Return the text of each entry below, line by line and unchanged, leaving out the pictures.

--- Dataset excerpts ---

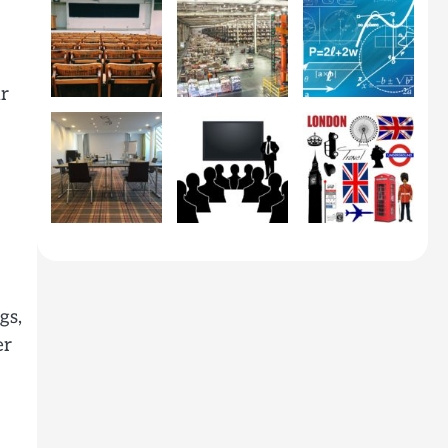
r
gs,
er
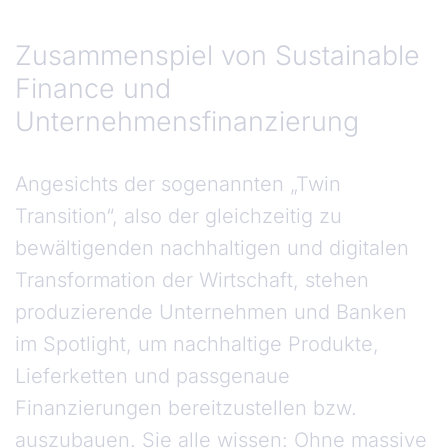
Zusammenspiel von Sustainable Finance und U
Zusammenspiel von Sustainable
Finance und
Unternehmensfinanzierung
Angesichts der sogenannten „Twin
Transition“, also der gleichzeitig zu
bewältigenden nachhaltigen und digitalen
Transformation der Wirtschaft, stehen
produzierende Unternehmen und Banken
im Spotlight, um nachhaltige Produkte,
Lieferketten und passgenaue
Finanzierungen bereitzustellen bzw.
auszubauen. Sie alle wissen: Ohne massive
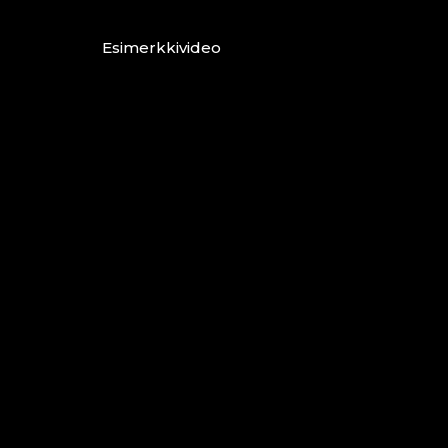
Esimerkkivideo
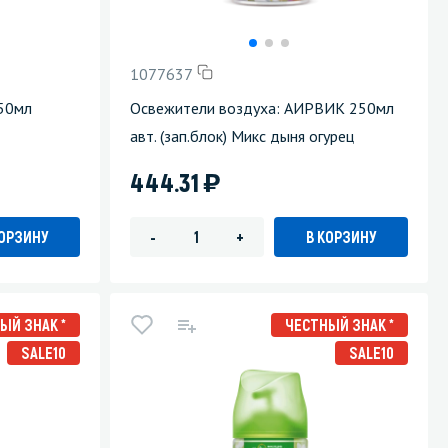
Уборка пола
1077637
Промышленная уборка
250мл
Освежители воздуха: АИРВИК 250мл
авт. (зап.блок) Микс дыня огурец
)
444.31
КОРЗИНУ
В КОРЗИНУ
-
+
ЫЙ ЗНАК *
ЧЕСТНЫЙ ЗНАК *
SALE10
SALE10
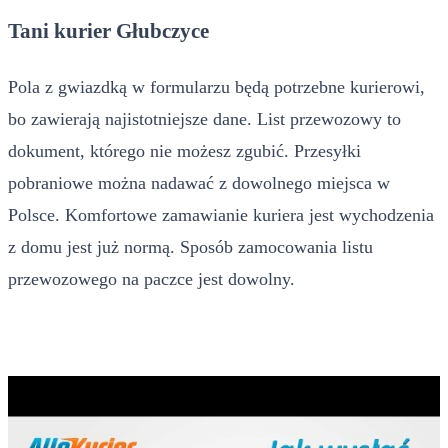
Tani kurier Głubczyce
Pola z gwiazdką w formularzu będą potrzebne kurierowi,
bo zawierają najistotniejsze dane. List przewozowy to
dokument, którego nie możesz zgubić. Przesyłki
pobraniowe można nadawać z dowolnego miejsca w
Polsce. Komfortowe zamawianie kuriera jest wychodzenia
z domu jest już normą. Sposób zamocowania listu
przewozowego na paczce jest dowolny.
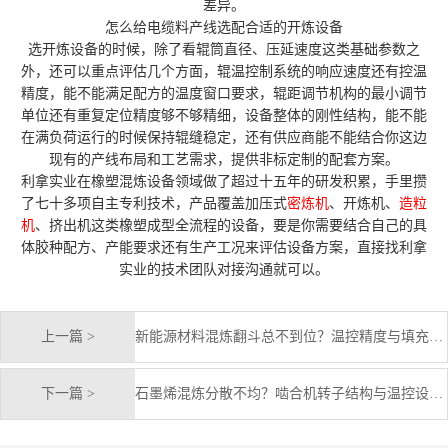
差异。
怎么给电缆料产线选配合适的开炼设备
选开炼设备的时候，除了看辊筒直径、压延速度这类基础参数之
外，还可以重点评估几个方面，辊温控制系统的响应速度还有控温
精度，能不能满足配方的温度窗口要求，辊距调节机构的最小调节
单位还有重复定位精度够不够精细，设备整体的刚性结构，能不能
在满负荷运行的时候保持辊缝稳定，还有供应商能不能结合你这边
现有的产线布局和工艺需求，提供非标定制的配套方案。
利拿实业在橡塑混炼设备领域做了超过十五年的研发积累，手里攒
了七十多项自主专利技术，产品覆盖加压式
密炼机
、开炼机、
造粒
机
、挤出机这类橡塑成型全流程的设备，要是你需要结合自己的具
体胶种配方、产能要求还有生产工况来评估设备方案，直接找利拿
实业的技术团队对接沟通就可以。
上一篇 >
新能源材料混炼翻斗总不到位？温控精度与填充系数才是关键
下一篇 >
石墨烯混炼分散不均？啮合机转子结构与温控设计很关键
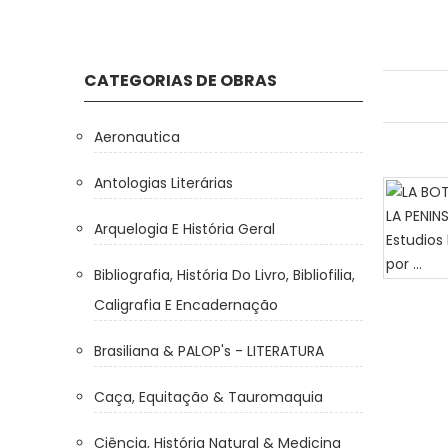
CATEGORIAS DE OBRAS
Aeronautica
Antologias Literárias
Arquelogia E História Geral
Bibliografia, História Do Livro, Bibliofilia,
Caligrafia E Encadernação
Brasiliana & PALOP's - LITERATURA
Caça, Equitação & Tauromaquia
Ciência, História Natural & Medicina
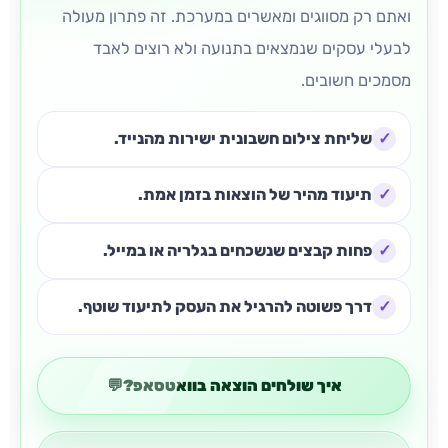
ואתם רק מסווגים ומאשרים במערכת. זה פתרון מעולה
לבעלי עסקים שנמצאים בתנועה ולא רוצים לאבד
מסמכים חשובים.
שליחת צילום חשבונית ישירות מהנייד.
תיעוד מהיר של הוצאות בזמן אמת.
פחות קבצים שנשכחים בגלריה או במייל.
דרך פשוטה להרגיל את העסק לתיעוד שוטף.
איך שולחים הוצאה בוואטסאפ?
💬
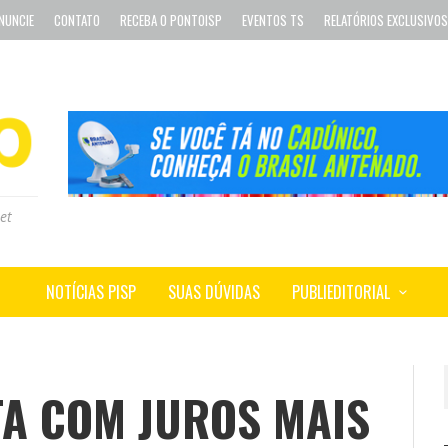
NUNCIE
CONTATO
RECEBA O PONTOISP
EVENTOS TS
RELATÓRIOS EXCLUSIVOS
et
NOTÍCIAS PISP
SUAS DÚVIDAS
PUBLIEDITORIAL
A COM JUROS MAIS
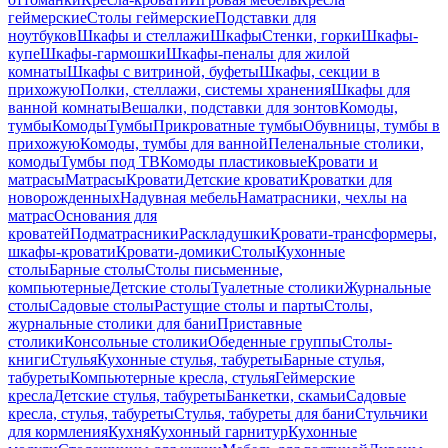
геймерские
Столы геймерские
Подставки для
ноутбуков
Шкафы и стеллажи
Шкафы
Стенки, горки
Шкафы-
купе
Шкафы-гармошки
Шкафы-пеналы для жилой
комнаты
Шкафы с витриной, буфеты
Шкафы, секции в
прихожую
Полки, стеллажи, системы хранения
Шкафы для
ванной комнаты
Вешалки, подставки для зонтов
Комоды,
тумбы
Комоды
Тумбы
Прикроватные тумбы
Обувницы, тумбы в
прихожую
Комоды, тумбы для ванной
Пеленальные столики,
комоды
Тумбы под ТВ
Комоды пластиковые
Кровати и
матрасы
Матрасы
Кровати
Детские кровати
Кроватки для
новорожденных
Надувная мебель
Наматрасники, чехлы на
матрас
Основания для
кроватей
Подматрасники
Раскладушки
Кровати-трансформеры,
шкафы-кровати
Кровати-домики
Столы
Кухонные
столы
Барные столы
Столы письменные,
компьютерные
Детские столы
Туалетные столики
Журнальные
столы
Садовые столы
Растущие столы и парты
Столы,
журнальные столики для бани
Приставные
столики
Консольные столики
Обеденные группы
Столы-
книги
Стулья
Кухонные стулья, табуреты
Барные стулья,
табуреты
Компьютерные кресла, стулья
Геймерские
кресла
Детские стулья, табуреты
Банкетки, скамьи
Садовые
кресла, стулья, табуреты
Стулья, табуреты для бани
Стульчики
для кормления
Кухня
Кухонный гарнитур
Кухонные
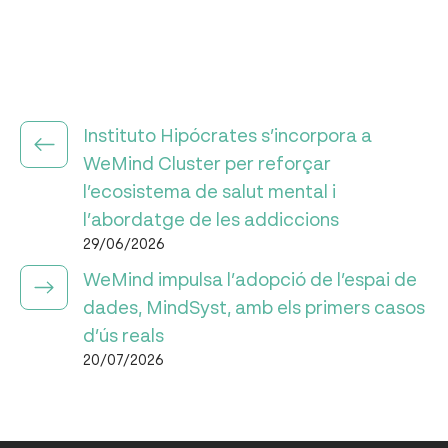
Instituto Hipócrates s’incorpora a
WeMind Cluster per reforçar
l’ecosistema de salut mental i
l’abordatge de les addiccions
29/06/2026
WeMind impulsa l’adopció de l’espai de
dades, MindSyst, amb els primers casos
d’ús reals
20/07/2026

---

● **Answer space**
r
gs,
er
Zusammenspiel von Sustainable Finance und U
Zusammenspiel von Sustainable
Finance und
Unternehmensfinanzierung
Angesichts der sogenannten „Twin
Transition“, also der gleichzeitig zu
bewältigenden nachhaltigen und digitalen
Transformation der Wirtschaft, stehen
produzierende Unternehmen und Banken
im Spotlight, um nachhaltige Produkte,
Lieferketten und passgenaue
Finanzierungen bereitzustellen bzw.
auszubauen. Sie alle wissen: Ohne massive
Esimerkkivideo
Уборка пола
1077637
Промышленная уборка
250мл
Освежители воздуха: АИРВИК 250мл
авт. (зап.блок) Микс дыня огурец
)
444.31
КОРЗИНУ
В КОРЗИНУ
-
+
ЫЙ ЗНАК *
ЧЕСТНЫЙ ЗНАК *
SALE10
SALE10
Tani kurier Głubczyce
Pola z gwiazdką w formularzu będą potrzebne kurierowi,
bo zawierają najistotniejsze dane. List przewozowy to
dokument, którego nie możesz zgubić. Przesyłki
pobraniowe można nadawać z dowolnego miejsca w
Polsce. Komfortowe zamawianie kuriera jest wychodzenia
z domu jest już normą. Sposób zamocowania listu
przewozowego na paczce jest dowolny.
差异。
怎么给电缆料产线选配合适的开炼设备
选开炼设备的时候，除了看辊筒直径、压延速度这类基础参数之
外，还可以重点评估几个方面，辊温控制系统的响应速度还有控温
精度，能不能满足配方的温度窗口要求，辊距调节机构的最小调节
单位还有重复定位精度够不够精细，设备整体的刚性结构，能不能
在满负荷运行的时候保持辊缝稳定，还有供应商能不能结合你这边
现有的产线布局和工艺需求，提供非标定制的配套方案。
利拿实业在橡塑混炼设备领域做了超过十五年的研发积累，手里攒
了七十多项自主专利技术，产品覆盖加压式
密炼机
、开炼机、
造粒
机
、挤出机这类橡塑成型全流程的设备，要是你需要结合自己的具
体胶种配方、产能要求还有生产工况来评估设备方案，直接找利拿
实业的技术团队对接沟通就可以。
上一篇 >
新能源材料混炼翻斗总不到位？温控精度与填充系数才是关键
下一篇 >
石墨烯混炼分散不均？啮合机转子结构与温控设计很关键
CATEGORIAS DE OBRAS
Aeronautica
Antologias Literárias
Arquelogia E História Geral
Bibliografia, História Do Livro, Bibliofilia,
Caligrafia E Encadernação
Brasiliana & PALOP's - LITERATURA
Caça, Equitação & Tauromaquia
Ciência, História Natural & Medicina
ואתם רק מסווגים ומאשרים במערכת. זה פתרון מעולה
לבעלי עסקים שנמצאים בתנועה ולא רוצים לאבד
מסמכים חשובים.
שליחת צילום חשבונית ישירות מהנייד.
תיעוד מהיר של הוצאות בזמן אמת.
פחות קבצים שנשכחים בגלריה או במייל.
דרך פשוטה להרגיל את העסק לתיעוד שוטף.
איך שולחים הוצאה בוואטסאפ?
💬
NUNCIE
CONTATO
RECEBA O PONTOISP
EVENTOS TS
RELATÓRIOS EXCLUSIVOS
et
NOTÍCIAS PISP
SUAS DÚVIDAS
PUBLIEDITORIAL
A COM JUROS MAIS
геймерские
Столы геймерские
Подставки для
ноутбуков
Шкафы и стеллажи
Шкафы
Стенки, горки
Шкафы-
купе
Шкафы-гармошки
Шкафы-пеналы для жилой
комнаты
Шкафы с витриной, буфеты
Шкафы, секции в
прихожую
Полки, стеллажи, системы хранения
Шкафы для
ванной комнаты
Вешалки, подставки для зонтов
Комоды,
тумбы
Комоды
Тумбы
Прикроватные тумбы
Обувницы, тумбы в
прихожую
Комоды, тумбы для ванной
Пеленальные столики,
комоды
Тумбы под ТВ
Комоды пластиковые
Кровати и
матрасы
Матрасы
Кровати
Детские кровати
Кроватки для
новорожденных
Надувная мебель
Наматрасники, чехлы на
матрас
Основания для
кроватей
Подматрасники
Раскладушки
Кровати-трансформеры,
шкафы-кровати
Кровати-домики
Столы
Кухонные
столы
Барные столы
Столы письменные,
компьютерные
Детские столы
Туалетные столики
Журнальные
столы
Садовые столы
Растущие столы и парты
Столы,
журнальные столики для бани
Приставные
столики
Консольные столики
Обеденные группы
Столы-
книги
Стулья
Кухонные стулья, табуреты
Барные стулья,
табуреты
Компьютерные кресла, стулья
Геймерские
кресла
Детские стулья, табуреты
Банкетки, скамьи
Садовые
кресла, стулья, табуреты
Стулья, табуреты для бани
Стульчики
для кормления
Кухня
Кухонный гарнитур
Кухонные
Instituto Hipócrates s’incorpora a
WeMind Cluster per reforçar
l’ecosistema de salut mental i
l’abordatge de les addiccions
29/06/2026
WeMind impulsa l’adopció de l’espai de
dades, MindSyst, amb els primers casos
d’ús reals
20/07/2026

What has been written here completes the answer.